宇都宮市英語専門進学塾EX 塾長のブログ
「勉強体力」という言葉をあえて使います。
成績上位の子が共通してもっているのに、通知表にも模試の帳票にも現れない力です。
集中力(短時間で一点に没頭する力)でもなく、運動の基礎体力(長時間の練習に耐える身体的持久)とも違います。
短い集中を何度も繰り返し、机に向かい続ける——その総量を可能にする力を、ここでは勉強体力と呼びます。
一斉授業で「1時間×2コマ」程度なら、この差は表面化しません。
しかし当塾で上位の大学・高校を目指す生徒は、塾での自習が10時間を越えることも珍しくありません。
宇都宮女子高の生徒で高校で数学と物理1位を取った生徒は、土日の塾での自習が12時間を越えることもざらにありました。
こういう生徒を見てる、10時間以上を淡々と継続できる子と、3時間で燃料切れになる子が、はっきり分かれます。
運動部で鍛えた体力があっても、学習では3時間が限界——という例は珍しくありません。つまり、勉強体力は筋力や心肺機能の問題ではなく、課題に向き合う姿勢の「持続設計」の問題なのです。
Aさんは50分集中+10分休憩を4セットこなす力が最初からあり、夏は「50-10×8セット=8時間」を完走できました。Bさんは同じ集中力テストで同点でしたが、2セット目で途切れ、3セット目は質が落ちる。Bさんは“集中の再起動”が苦手だったのです。差は、知識量ではなく「集中を何度復帰できるか」にありました。
では、どう鍛えるか。やるべきは設計です。
第一に、時間枠を固定します。
たとえば「2時間半」を基本とし、25分学習+5分休憩を5周(計150分)。25分で切るのは、集中を“節”で刻み、再起動を練習するためです。ここが「長くやれ」より大事な点です。ポモドーロ勉強法として有名で、一時期話題になりました。
第二に、課題の質を揃えます。
25分で完結するタスク(英語:精読1段落+設問2問/数学:部分点を狙える誘導1つ分/国語:設問の根拠線引きのみ)に分割しする。タスクが長すぎると、休憩明けに戻る位置が曖昧になり、再起動に失敗します。
第三に、場所を最適化します。
家は中断要因(通知・家族の動線・飲食)が多く、勉強体力を“測る”には不向きです。だからこそ、自習室などを活用し、外部刺激が少ない場でセット数を積み上げます。
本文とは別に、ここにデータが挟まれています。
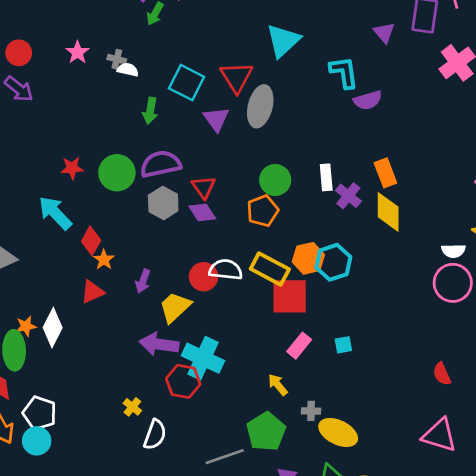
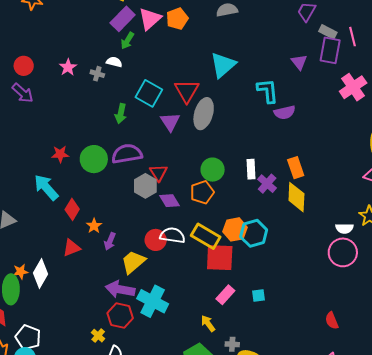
white semicircle: (128, 70) -> (114, 62), moved
gray hexagon: (163, 203) -> (145, 186), moved
purple diamond: (202, 212) -> (170, 201), moved
orange star: (104, 260) -> (94, 226), moved
red hexagon: (183, 381) -> (120, 316), moved

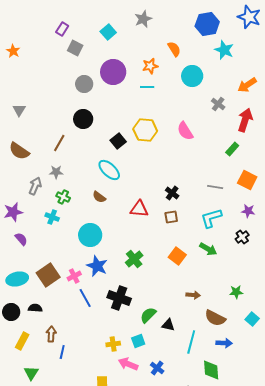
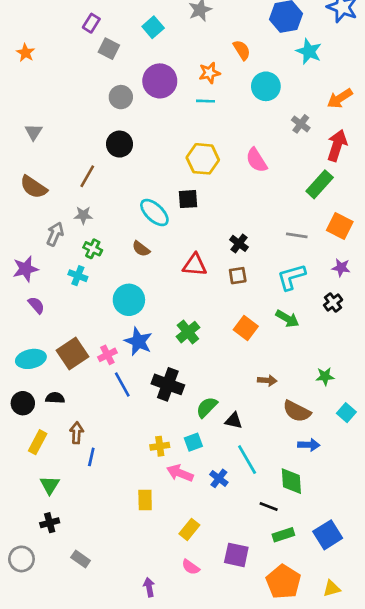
black square: (118, 141) -> (188, 199), moved, turned 35
green rectangle: (232, 149) -> (320, 184), size x1.5
cyan line: (191, 342) -> (247, 460), moved, turned -45

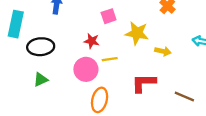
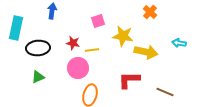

よく、「集中力が続かない子をどうしますか」と相談を受けますが、焦点は“続かせる”ことではありません。“再開できる”ことです。
25分で一度降りてもよい、しかし5分後に必ず座席へ戻る——この往復運動を日次で何本走れるか。
スポーツで言えば、瞬発力の反復練習に近い。ここで重要なのは、「疲れたから中止」ではなく、「疲れたので形式通りに終え、形式通りに再開する」という儀式の堅持です。形式は意志を補助します。
勉強量=勉強時間である以上、勉強体力は成績の“見えない土台”です。小学生でも持っている子はいますし、大学受験生でも未発達な子はいます。